The following codes are used to plot the ridgeline graphs about the frequency of research projects by cities and Lead Research Institutions.

Python
R


# Create their own summarized table

# Count projects per year for each institution
ins = data[['year', 'Lead Research Institution']].value_counts().reset_index(name = 'count')

# Get frequency of counts
ins2 = ins[['count', 'Lead Research Institution']].value_counts().reset_index(name = 'freq')

ins3 = ins2.pivot_table(values = 'freq', index = "Lead Research Institution", columns = 'count').fillna(0)

# Add in frequency of 0 project years for each institute
ins3[0] = 13 - sum(ins3[i] for i in range(1,9))

plt.clf()
sb.set_style('white')


for i in range(30):
    plt.subplot(30,1,i+1)

    sb.barplot(data = ins3.iloc[i],
               width = 0.2)
    
    plt.legend('', frameon = False)
    plt.xlabel('')
    plt.ylabel(ins3.index[i], rotation = 0, ha = 'right', va = 'center')
    plt.yticks([])
    sb.despine(left = True)

    if i != 29:
        plt.xticks([])
    if i == 29:
        plt.xlabel("Number of approved research projects in a year")

plt.show();


# Count projects per year for each institution
city = data[['year', 'City']].value_counts().reset_index(name = 'count')

# Get frequency of counts
city2 = city[['count', 'City']].value_counts().reset_index(name = 'freq')

city3 = city2.pivot_table(values = 'freq', index = "City", columns = 'count').fillna(0)

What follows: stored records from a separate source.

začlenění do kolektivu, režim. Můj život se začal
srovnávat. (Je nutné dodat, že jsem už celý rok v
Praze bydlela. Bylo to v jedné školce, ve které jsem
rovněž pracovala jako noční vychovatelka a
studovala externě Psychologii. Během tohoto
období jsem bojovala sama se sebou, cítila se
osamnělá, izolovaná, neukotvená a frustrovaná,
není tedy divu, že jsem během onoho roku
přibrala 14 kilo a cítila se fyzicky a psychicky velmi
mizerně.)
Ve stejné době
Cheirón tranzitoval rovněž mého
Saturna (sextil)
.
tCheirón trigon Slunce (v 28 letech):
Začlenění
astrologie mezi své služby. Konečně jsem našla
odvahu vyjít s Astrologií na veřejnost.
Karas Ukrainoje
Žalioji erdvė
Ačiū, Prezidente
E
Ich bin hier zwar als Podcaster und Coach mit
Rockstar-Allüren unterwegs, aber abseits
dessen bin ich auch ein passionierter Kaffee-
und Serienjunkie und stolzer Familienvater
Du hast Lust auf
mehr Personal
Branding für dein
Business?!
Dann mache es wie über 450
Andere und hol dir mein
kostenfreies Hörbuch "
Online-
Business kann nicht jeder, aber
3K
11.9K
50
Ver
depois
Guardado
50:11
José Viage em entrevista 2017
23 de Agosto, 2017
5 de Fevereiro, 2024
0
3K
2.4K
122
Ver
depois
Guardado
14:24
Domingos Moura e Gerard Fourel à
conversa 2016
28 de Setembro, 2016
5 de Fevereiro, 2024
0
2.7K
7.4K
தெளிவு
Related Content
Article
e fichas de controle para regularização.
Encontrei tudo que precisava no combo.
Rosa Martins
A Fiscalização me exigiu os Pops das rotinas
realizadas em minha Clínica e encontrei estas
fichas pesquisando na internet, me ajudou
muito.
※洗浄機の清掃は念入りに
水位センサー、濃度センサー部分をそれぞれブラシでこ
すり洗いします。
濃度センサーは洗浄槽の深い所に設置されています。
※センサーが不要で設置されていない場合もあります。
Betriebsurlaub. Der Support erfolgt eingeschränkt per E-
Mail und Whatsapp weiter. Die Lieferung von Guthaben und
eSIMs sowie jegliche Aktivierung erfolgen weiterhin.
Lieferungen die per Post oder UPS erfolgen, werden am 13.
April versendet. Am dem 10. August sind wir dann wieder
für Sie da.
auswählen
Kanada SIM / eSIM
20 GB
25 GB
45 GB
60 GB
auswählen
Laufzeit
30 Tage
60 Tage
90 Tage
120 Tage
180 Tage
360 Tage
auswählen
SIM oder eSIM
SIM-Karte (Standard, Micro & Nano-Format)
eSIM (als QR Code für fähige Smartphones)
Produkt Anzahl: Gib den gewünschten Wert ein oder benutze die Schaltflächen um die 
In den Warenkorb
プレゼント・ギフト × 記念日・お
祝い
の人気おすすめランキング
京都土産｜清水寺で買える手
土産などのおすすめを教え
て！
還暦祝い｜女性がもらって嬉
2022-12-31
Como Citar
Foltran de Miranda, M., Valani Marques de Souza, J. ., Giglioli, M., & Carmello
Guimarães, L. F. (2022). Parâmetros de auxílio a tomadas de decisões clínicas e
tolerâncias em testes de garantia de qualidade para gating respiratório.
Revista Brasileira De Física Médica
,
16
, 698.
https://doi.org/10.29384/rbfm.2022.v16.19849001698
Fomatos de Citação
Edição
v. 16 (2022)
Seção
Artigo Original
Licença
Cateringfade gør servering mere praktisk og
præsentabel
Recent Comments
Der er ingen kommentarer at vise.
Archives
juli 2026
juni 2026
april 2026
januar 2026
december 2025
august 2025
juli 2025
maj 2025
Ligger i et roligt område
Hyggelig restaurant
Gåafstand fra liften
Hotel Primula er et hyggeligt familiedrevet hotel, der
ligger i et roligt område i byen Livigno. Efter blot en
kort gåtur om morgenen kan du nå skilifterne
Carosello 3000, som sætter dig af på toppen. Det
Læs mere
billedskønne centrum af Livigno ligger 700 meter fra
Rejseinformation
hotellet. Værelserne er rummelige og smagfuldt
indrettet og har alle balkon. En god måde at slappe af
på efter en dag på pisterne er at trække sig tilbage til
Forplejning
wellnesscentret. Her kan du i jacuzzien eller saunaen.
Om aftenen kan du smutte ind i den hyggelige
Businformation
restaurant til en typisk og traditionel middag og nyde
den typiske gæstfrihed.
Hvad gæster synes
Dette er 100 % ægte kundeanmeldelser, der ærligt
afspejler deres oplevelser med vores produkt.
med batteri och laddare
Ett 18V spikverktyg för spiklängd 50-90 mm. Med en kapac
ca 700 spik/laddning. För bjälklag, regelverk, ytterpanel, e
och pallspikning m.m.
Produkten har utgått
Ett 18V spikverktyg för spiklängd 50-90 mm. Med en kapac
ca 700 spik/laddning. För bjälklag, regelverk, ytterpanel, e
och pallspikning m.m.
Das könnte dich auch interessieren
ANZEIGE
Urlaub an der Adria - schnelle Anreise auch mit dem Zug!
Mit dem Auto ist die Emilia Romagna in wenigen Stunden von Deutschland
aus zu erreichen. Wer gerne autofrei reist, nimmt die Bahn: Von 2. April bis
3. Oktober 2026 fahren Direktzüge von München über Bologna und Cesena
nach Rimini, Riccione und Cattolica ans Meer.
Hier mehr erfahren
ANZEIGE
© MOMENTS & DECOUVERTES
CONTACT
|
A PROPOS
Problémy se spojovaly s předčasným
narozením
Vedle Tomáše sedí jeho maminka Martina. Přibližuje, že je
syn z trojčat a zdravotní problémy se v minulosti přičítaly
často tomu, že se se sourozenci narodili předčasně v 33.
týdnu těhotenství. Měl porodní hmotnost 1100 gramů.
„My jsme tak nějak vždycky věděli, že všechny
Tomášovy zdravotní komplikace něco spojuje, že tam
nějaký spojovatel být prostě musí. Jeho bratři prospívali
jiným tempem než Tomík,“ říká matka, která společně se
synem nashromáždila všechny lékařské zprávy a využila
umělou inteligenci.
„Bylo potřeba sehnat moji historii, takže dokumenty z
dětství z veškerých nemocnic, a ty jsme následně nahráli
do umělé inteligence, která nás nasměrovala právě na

# Fill in years where num projects was 0

for i in [7,8,9,10,14,15,16,19,20,21]:
    city3[i] = 0

# Add in frequency of 0 project years for each institute
city3[0] = 13 - sum(city3[i] for i in range(1,23))

plt.clf()
sb.set_style('white')


for i in range(13):
    plt.subplot(13,1,i+1)

    sb.barplot(data = city3.iloc[i],
               width = 0.2)
    
    plt.legend('', frameon = False)
    plt.xlabel('')
    plt.ylabel(city3.index[i], rotation = 0, ha = 'right', va = 'center')
    plt.yticks([])
    sb.despine(left = True)

    if i != 12:
        plt.xticks([])
    if i == 12:
        plt.xlabel("Number of approved research projects in a year")

plt.show();

# Create thier own summarized table

ins = data |> 
  separate(Approval.Date, into = c("year","month", "date"), sep = "-")|>
  group_by(year,Lead.Research.Institution) |>
  tally() |>
  ungroup()|>
  complete(Lead.Research.Institution,year, fill = list(n = 0))

city = data |> 
  separate(Approval.Date, into = c("year","month", "date"), sep = "-")|>
  group_by(year,City) |>
  tally()|>
  ungroup()|>
  complete(City,year, fill = list(n = 0))


# Plot their ridgeline graphs
ins |>
  ggplot(aes(y=Lead.Research.Institution, x=n,  fill=Lead.Research.Institution)) +
    geom_density_ridges(alpha=0.6, stat="binline", bins=20) +
    theme_ridges() +
    theme(legend.position="none",
          panel.spacing = unit(0.1, "lines"),
          strip.text.x = element_text(size = 3)) +
    xlab("Number of approved research projects in a year") +
    ylab("Lead Research Institution")

city |>
  ggplot(aes(y=City, x=n,  fill=City)) +
    geom_density_ridges(alpha=0.6, stat="binline", bins=20) +
    theme_ridges() +
    theme(legend.position="none",
          panel.spacing = unit(0.1, "lines"),
          strip.text.x = element_text(size = 3)) +
    xlab("Number of approved research projects in a year") +
    ylab("City")

Summary

The graph counts the number of approved projects by cities and Lead Research Institutions, essentially a histogram of approvals within each year. There are many years in which the values are zero for a city or institution so these must be re-included, otherwise the data will be misleading.